▶ **GIVEN DATA**:
= = = = =

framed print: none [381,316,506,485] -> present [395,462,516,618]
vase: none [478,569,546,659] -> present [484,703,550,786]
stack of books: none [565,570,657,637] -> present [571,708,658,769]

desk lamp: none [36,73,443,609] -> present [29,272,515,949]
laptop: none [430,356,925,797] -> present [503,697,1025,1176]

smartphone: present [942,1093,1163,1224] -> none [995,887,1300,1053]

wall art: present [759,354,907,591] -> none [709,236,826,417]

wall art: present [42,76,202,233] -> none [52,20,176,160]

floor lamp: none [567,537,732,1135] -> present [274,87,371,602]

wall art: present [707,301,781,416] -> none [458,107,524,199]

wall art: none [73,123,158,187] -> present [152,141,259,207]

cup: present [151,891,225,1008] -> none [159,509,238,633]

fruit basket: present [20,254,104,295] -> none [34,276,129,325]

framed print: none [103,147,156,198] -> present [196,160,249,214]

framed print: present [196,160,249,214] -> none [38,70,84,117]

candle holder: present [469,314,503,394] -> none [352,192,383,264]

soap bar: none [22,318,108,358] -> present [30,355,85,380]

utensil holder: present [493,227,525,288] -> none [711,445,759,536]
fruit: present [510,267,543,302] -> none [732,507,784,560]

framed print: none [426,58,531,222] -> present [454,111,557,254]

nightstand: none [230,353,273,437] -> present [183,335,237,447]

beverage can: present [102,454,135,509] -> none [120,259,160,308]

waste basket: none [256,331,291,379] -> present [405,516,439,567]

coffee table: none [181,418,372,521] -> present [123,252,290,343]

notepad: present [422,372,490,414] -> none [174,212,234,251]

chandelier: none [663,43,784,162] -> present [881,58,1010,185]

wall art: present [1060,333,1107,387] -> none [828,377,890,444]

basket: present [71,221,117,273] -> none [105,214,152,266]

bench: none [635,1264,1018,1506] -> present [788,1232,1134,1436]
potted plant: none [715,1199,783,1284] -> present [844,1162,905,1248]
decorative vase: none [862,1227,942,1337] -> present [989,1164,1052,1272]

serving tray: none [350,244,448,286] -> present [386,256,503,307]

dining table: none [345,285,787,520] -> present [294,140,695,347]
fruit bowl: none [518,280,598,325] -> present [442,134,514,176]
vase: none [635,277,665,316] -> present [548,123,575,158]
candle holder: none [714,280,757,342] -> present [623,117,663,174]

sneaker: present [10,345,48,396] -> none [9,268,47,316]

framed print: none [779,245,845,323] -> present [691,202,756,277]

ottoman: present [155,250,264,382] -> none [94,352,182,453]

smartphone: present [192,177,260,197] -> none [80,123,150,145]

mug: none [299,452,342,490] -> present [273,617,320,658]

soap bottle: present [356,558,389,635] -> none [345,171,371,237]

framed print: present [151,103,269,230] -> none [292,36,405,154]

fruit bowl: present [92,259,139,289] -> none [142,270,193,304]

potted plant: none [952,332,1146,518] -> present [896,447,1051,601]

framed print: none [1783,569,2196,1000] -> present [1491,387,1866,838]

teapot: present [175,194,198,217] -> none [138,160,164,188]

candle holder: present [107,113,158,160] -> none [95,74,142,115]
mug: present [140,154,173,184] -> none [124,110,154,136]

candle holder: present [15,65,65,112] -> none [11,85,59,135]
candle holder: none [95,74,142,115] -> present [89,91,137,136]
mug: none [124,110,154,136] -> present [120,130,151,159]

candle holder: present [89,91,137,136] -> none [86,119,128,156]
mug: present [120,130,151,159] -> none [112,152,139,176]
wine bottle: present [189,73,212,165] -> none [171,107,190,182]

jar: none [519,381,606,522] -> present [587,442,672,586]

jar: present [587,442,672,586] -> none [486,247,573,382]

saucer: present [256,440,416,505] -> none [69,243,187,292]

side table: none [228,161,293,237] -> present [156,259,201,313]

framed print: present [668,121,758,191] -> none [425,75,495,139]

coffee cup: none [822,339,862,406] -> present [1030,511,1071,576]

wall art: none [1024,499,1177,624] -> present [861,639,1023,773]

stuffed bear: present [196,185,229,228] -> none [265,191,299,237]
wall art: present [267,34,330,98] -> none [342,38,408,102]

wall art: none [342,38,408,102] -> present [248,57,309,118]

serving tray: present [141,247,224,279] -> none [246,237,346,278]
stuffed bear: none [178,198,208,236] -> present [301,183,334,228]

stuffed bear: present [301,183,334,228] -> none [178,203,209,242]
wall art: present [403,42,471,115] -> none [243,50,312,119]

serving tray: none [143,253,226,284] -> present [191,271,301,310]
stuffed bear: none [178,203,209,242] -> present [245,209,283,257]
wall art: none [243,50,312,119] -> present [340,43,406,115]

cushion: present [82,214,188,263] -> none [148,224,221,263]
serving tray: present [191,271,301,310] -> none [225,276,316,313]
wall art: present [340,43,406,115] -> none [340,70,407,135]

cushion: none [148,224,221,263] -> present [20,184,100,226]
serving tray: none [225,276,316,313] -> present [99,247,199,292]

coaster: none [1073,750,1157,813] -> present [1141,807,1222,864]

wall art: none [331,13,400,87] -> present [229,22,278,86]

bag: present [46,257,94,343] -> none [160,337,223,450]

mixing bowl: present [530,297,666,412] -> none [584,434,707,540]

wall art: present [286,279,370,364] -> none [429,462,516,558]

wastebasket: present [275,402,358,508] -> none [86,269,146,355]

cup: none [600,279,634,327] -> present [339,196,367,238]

= = = = =

▶ **REQUIRED ACTION**:
Include in the answer nothing but an exact repetition of the lines from the one with "wall art: present [286,279,370,364]" through the end of the material.

▶ **RESULT BELOW**:
wall art: present [286,279,370,364] -> none [429,462,516,558]

wastebasket: present [275,402,358,508] -> none [86,269,146,355]

cup: none [600,279,634,327] -> present [339,196,367,238]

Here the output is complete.